Um dos problemas da cultura ocidental moderna é a tendência a priorizar sentimentos e emoções em lugar da verdade e da razão. A Igreja também foi contaminada por isso: muitas vezes, prefere-se evitar que uma pessoa se sinta ofendida a ensinar de forma inequívoca a doutrina e as verdades da fé.
Em seu mais novo livro, Christus Vincit, Dom Athanasius Schneider diz o seguinte:
A atual crise na Igreja tem como causa o descaso com a verdade e, especificamente, uma inversão na ordem da verdade e do amor. Atualmente, tem-se propagado na Igreja um novo princípio de vida pastoral que diz: amor e misericórdia são os critérios supremos, e a verdade deve se subordinar a eles. De acordo com essa nova teoria, se houver um conflito entre amor e verdade, a verdade deve ser sacrificada. Trata-se de uma inversão e uma perversão, no sentido literal da palavra.
Trata-se de um argumento importante sobre a ordem da verdade e do amor. Como nos recorda o bispo, a verdade precede o amor, e serve também como fundamento para o amor perfeito e verdadeiro.
Dom Athanasius mostra que esse insight está enraizado não apenas na natureza das coisas, mas na ação de Deus, que primeiro envia sua verdade na Lei por meio dos profetas e, de modo perfeito, por seu Filho, o Verbo feito carne. Então, após nos transmitir a verdade, Ele envia o Espírito Santo, a Pessoa da Santíssima Trindade associada ao amor. “O amor de Deus foi derramado em nossos corações pelo Espírito Santo que nos foi dado” (Rm 5, 5). Portanto, a verdade precede o amor e molda suas bênçãos e exigências.

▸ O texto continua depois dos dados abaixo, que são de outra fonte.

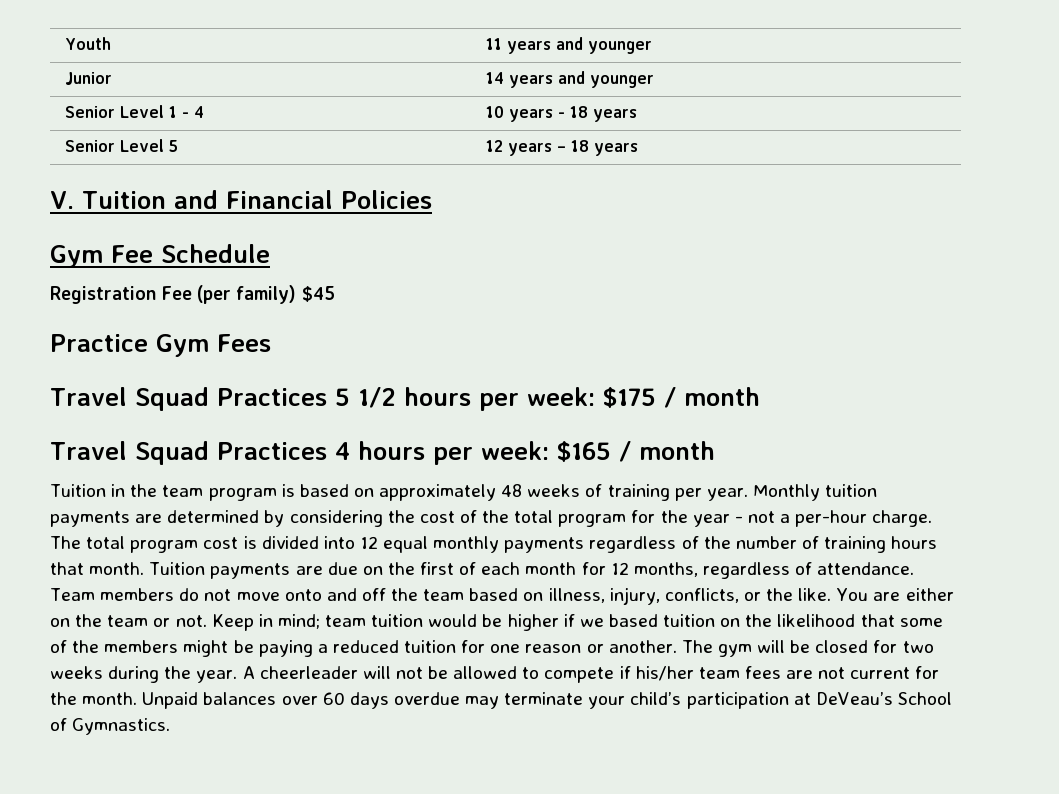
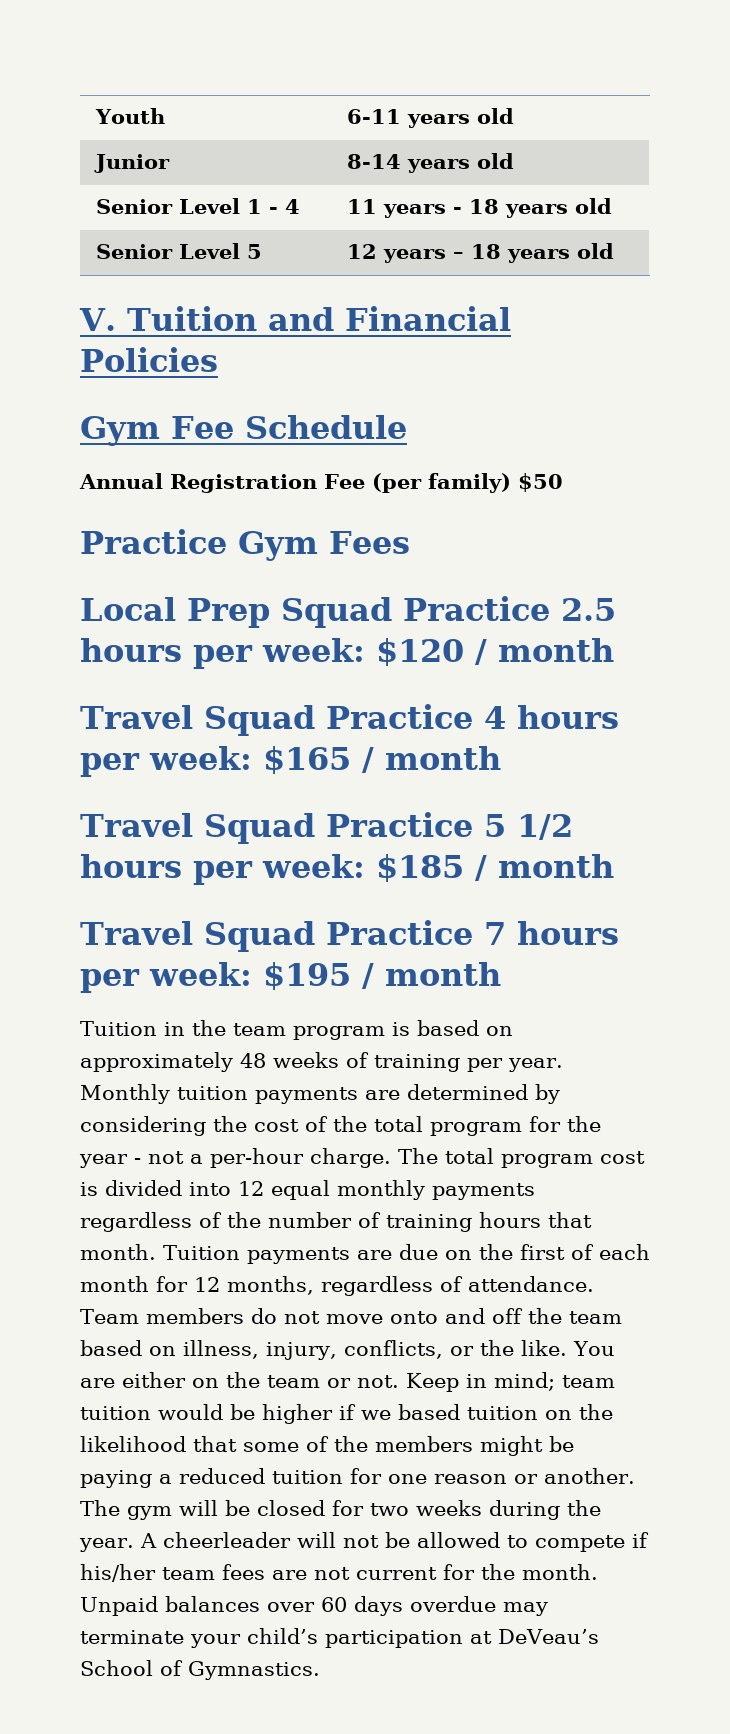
[486,37,653,54] [65,72,113,85] [486,71,655,88] 11 years and younger // Junior | 14 years and younger -> [347,108,515,128] [94,154,171,173] [347,153,515,173] 6-11 years old // Junior | 8-14 years old
[486,106,638,122] 10 years - 18 years -> [347,198,613,218] 11 years - 18 years old
(639, 149) none -> [577,243,615,259] old
(270, 253) none -> [79,473,163,489] Annual
[301,286,335,302] $45 -> [517,473,563,492] $50
[50,387,327,411] Travel Squad Practices -> [80,596,616,628] [80,638,614,669] [80,704,619,736] [80,746,501,777] [80,812,473,844] Local Prep Squad Practice 2.5 hours per week: $120 / month // Travel Squad Practice 4 hours per week: $165 / month // Travel Squad Practice
[602,387,760,408] [50,441,611,465] $175 / month // Travel Squad Practices 4 hours per week: $165 -> [376,854,614,882] [80,920,619,952] [80,962,351,993] $185 / month // Travel Squad Practice 7 hours per week: $195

A precedência da verdade é importante por outra razão: hoje, muitas vezes, o amor é reduzido à afabilidade, que é um aspecto do amor, assim como a correção e a repreensão. Em nossa cultura, se não aprovarmos cordialmente qualquer coisa que outros querem fazer, corremos o risco de ser chamados de odiosos. Muitas vezes o amor é igualado à aprovação, à “camaradagem”.
Segundo essa atitude que contaminou a Igreja, frustrar as pessoas, magoá-las ou fazer com que se sintam “excluídas” é praticamente a pior coisa que podemos fazer. Não importa o fato de o Jesus bíblico frustrar mais do que um punhado de pessoas; Ele “excluiu” aqueles que “não podiam ser seus discípulos” porque não carregariam sua cruz e não o amariam acima de todas as coisas. Na Igreja de hoje, temos de pisar em ovos para não ofender os outros, e falamos incessantemente sobre ser uma “comunidade acolhedora”. Para conseguir, muitos membros do clero e líderes de todas as posições na Igreja parecem dispostos a deformar a veracidade de nossa doutrina por meio do ensino seletivo, do silêncio, ou mesmo de uma completa deturpação do que ensinam o Senhor e as Escrituras. Muitas vezes, a misericórdia é ensinada sem qualquer referência ao arrependimento, que, no entanto, é a própria chave que abre a porta para a misericórdia! O Senhor vincula o chamado ao arrependimento à boa-nova da salvação (cf. Mc 1, 5).
Naturalmente, nosso objetivo não é ofender, mas o Evangelho possui uma estranha capacidade de afligir os acomodados e confortar os aflitos, e cada um de nós é um pouco das duas coisas. Não podemos nos esquecer de que servimos um Senhor que foi morto pelo que disse, embora ninguém tenha amado seus inimigos mais do que Ele.
Precisamos mobilizar o clero, os pais e todos os líderes na Igreja para ficarem atentos ao problema descrito com tanta precisão por Dom Athanasius Schneider. Não podemos ignorar a ordem correta: a verdade precede o amor e é fundamento dele. As coisas na Igreja muitas vezes estão desordenadas, pois, quando invertemos a ordem, as coisas se tornam — por definição — desordenadas.
Todos nós temos de ser mais corajosos ao falar a verdade. Quando faço uma pregação sobre um assunto difícil ou controverso, muitas vezes preparo meus ouvintes dizendo: “Amo-vos demasiado para mentir para vós”. Em seguida, digo a verdade sobre os ensinamentos de Deus, mesmo que estejam “fora de moda”. Faço isso não apenas para prepará-los, mas para ilustrar que a verdade do Evangelho precede e molda meu amor por eles. Não posso simplesmente dizer que os amo sem considerar a veracidade do Evangelho. Mentir ou silenciar enquanto o lobo do engano os devora não é amor; é ódio, ou até pior, indiferença. Privar as pessoas da verdade que pode libertá-las não é uma atitude amorosa nem misericordiosa.
O amor e a misericórdia são belos, mas devem ser precedidos pela verdade. Sou grato a Dom Athanasius por nos lembrar disso.